For instance, Statistics SA employment data showed a consistent annual decrease in unemployment in the fourth quarter of each year, indicating a rise in temporary work for the period and consequently additional wage expenses for many businesses. Bonus pay still resulted in extra cash-flow stress for most firms during this time and December holiday shutdowns exacerbated matters.

TPN’s Commercial Rental Monitor, which covers office, retail and industrial rentals across South Africa, showed that 81 percent of commercial tenants were in good standing for the fourth quarter.

Tenants in good standing comprise those who paid on time (57 percent), paid in the grace period (8 percent) and paid late (15 percent).

TPN said that after the planned credit amnesty, landlords and their property managers would still be able to rely on vital rental data for tenant leasing decisions when placing tenants. It said credit bureaus treated their commercial data or information on businesses and consumer profiles in the same manner.

TPN said the recently gazetted regulations requiring credit bureaus to delete adverse information and paid-up judgments would be applied across commercial and consumer credit bureau databases simultaneously but rental payment profile data, which provided a monthly payment account of tenants’ payment status, including paid on time, paid late, paid partially or not paid, would not be affected.

Without rental payment profile data, the credit amnesty would be alarming for all landlords, it said.
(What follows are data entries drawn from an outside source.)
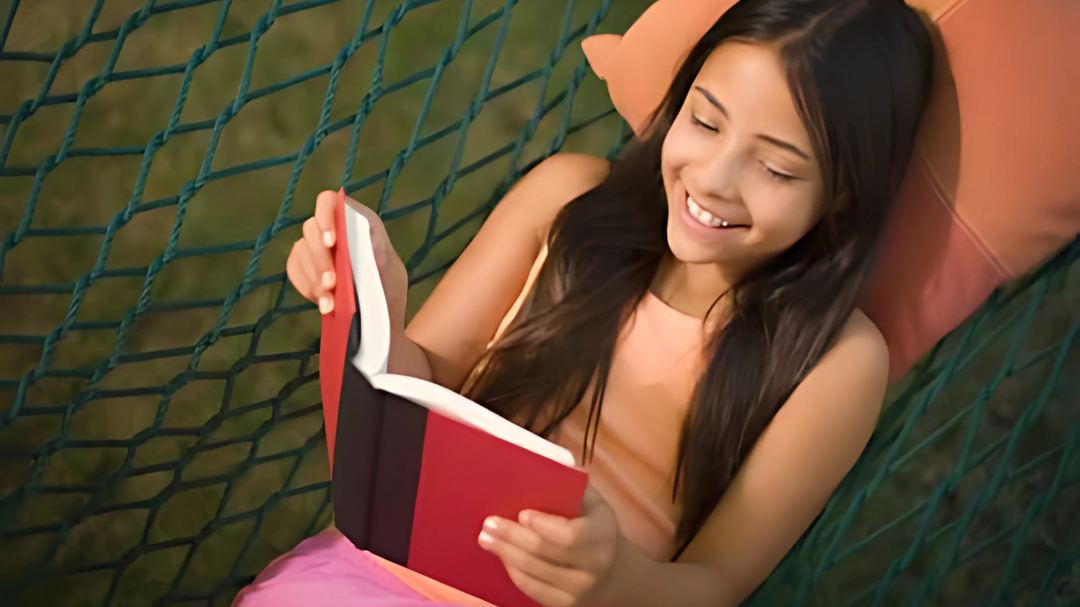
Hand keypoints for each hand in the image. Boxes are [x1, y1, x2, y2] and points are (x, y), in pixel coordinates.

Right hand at [286, 190, 408, 326]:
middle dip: (320, 258)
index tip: (332, 243)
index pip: (329, 201)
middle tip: (332, 283)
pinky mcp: (304, 267)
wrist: (379, 320)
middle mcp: (332, 229)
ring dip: (313, 278)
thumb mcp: (392, 271)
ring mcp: (314, 247)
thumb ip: (378, 251)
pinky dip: (306, 287)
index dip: (325, 217)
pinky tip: (323, 304)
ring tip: (330, 302)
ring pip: (300, 251)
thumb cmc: (389, 290)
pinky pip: (294, 270)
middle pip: (310, 229)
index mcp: (356, 221)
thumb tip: (363, 234)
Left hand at [479, 485, 622, 606]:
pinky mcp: (565, 606)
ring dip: (506, 554)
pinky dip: (514, 572)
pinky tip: (502, 557)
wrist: (613, 574)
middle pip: (545, 554)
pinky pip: (533, 590)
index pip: (570, 536)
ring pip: (534, 574)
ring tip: (486, 538)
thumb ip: (574, 486)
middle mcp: (594, 566)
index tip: (521, 514)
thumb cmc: (594, 526)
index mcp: (602, 534)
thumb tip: (546, 462)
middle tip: (489, 524)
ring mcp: (579, 591)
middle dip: (513, 538)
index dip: (544, 526)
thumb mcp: (594, 503)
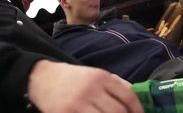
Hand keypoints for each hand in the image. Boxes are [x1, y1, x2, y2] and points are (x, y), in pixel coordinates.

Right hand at [28, 60, 143, 112]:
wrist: (44, 78)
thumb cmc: (74, 78)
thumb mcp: (96, 74)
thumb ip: (116, 83)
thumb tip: (135, 99)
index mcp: (101, 77)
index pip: (128, 95)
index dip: (138, 109)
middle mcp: (91, 89)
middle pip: (118, 111)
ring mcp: (77, 104)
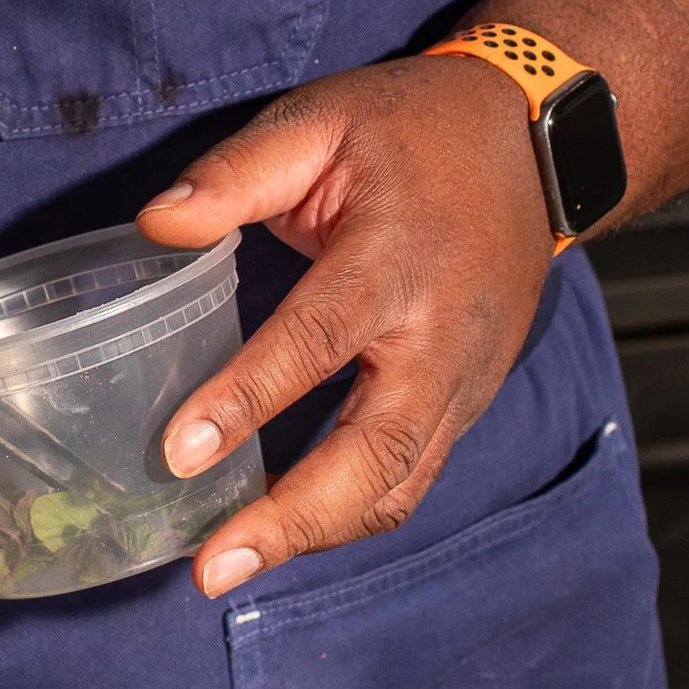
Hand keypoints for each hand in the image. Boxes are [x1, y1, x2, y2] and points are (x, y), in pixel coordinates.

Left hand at [134, 55, 553, 596]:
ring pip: (400, 483)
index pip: (317, 340)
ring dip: (317, 534)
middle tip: (208, 568)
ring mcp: (465, 378)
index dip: (246, 400)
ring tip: (230, 567)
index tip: (178, 454)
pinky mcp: (468, 400)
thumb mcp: (321, 119)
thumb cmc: (412, 128)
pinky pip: (413, 475)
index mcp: (394, 258)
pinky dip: (352, 515)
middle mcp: (439, 335)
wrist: (532, 143)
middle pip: (375, 451)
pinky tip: (286, 532)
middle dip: (291, 519)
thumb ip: (237, 173)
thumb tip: (155, 224)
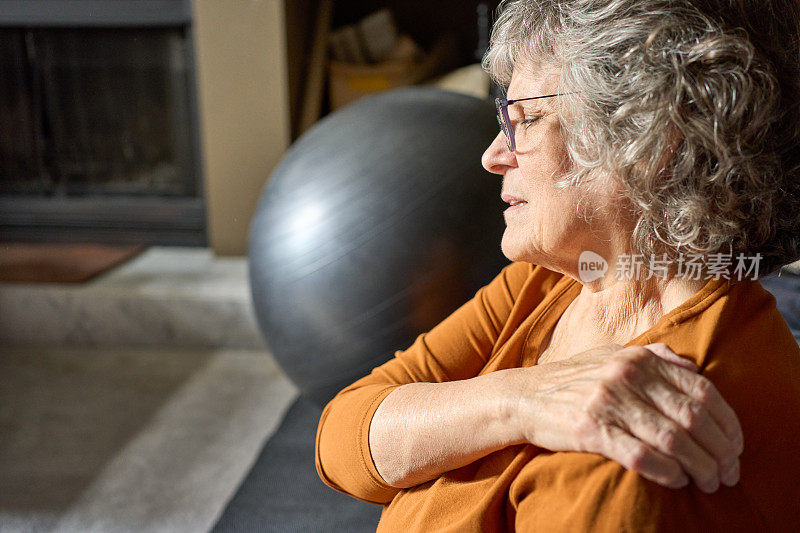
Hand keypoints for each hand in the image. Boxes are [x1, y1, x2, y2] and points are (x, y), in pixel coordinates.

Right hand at [512, 343, 743, 491]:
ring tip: (708, 483)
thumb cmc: (573, 380)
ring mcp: (608, 402)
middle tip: (729, 474)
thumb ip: (654, 357)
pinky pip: (640, 455)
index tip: (736, 446)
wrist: (523, 396)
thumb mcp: (612, 356)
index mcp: (639, 358)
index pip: (702, 390)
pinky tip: (677, 481)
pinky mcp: (590, 429)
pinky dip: (666, 472)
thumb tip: (694, 370)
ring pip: (672, 439)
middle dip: (719, 451)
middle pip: (693, 417)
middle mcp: (627, 376)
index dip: (728, 422)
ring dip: (699, 467)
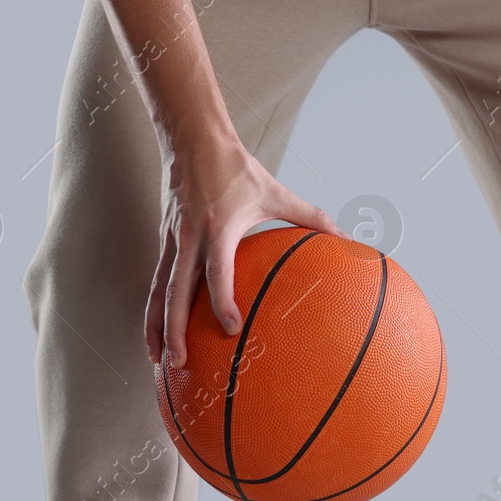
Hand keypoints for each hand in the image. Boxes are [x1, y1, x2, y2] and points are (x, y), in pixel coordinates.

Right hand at [147, 134, 343, 367]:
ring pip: (158, 291)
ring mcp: (172, 240)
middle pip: (176, 291)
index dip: (223, 301)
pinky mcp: (164, 241)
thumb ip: (311, 216)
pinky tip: (156, 334)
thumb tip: (347, 236)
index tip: (232, 328)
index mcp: (219, 228)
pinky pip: (156, 281)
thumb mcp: (276, 191)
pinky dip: (153, 309)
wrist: (192, 137)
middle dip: (175, 329)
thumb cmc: (237, 167)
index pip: (218, 271)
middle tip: (179, 363)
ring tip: (157, 360)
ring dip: (156, 327)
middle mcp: (189, 237)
Another trend highlighted by TPN’s latest Commercial Rental Monitor was the continuation of the trend of tenants migrating towards more affordable rentals.

TPN said 38 percent of commercial tenants now rented for less than R10 000 a month, which was an increase from 35 percent in the previous quarter and 29 percent two years ago.

The credit bureau stressed that as this more affordable segment of the market continued to grow, it was important for landlords and property managers to take cognisance of the fact that it was now the most challenging segment in which to collect rent.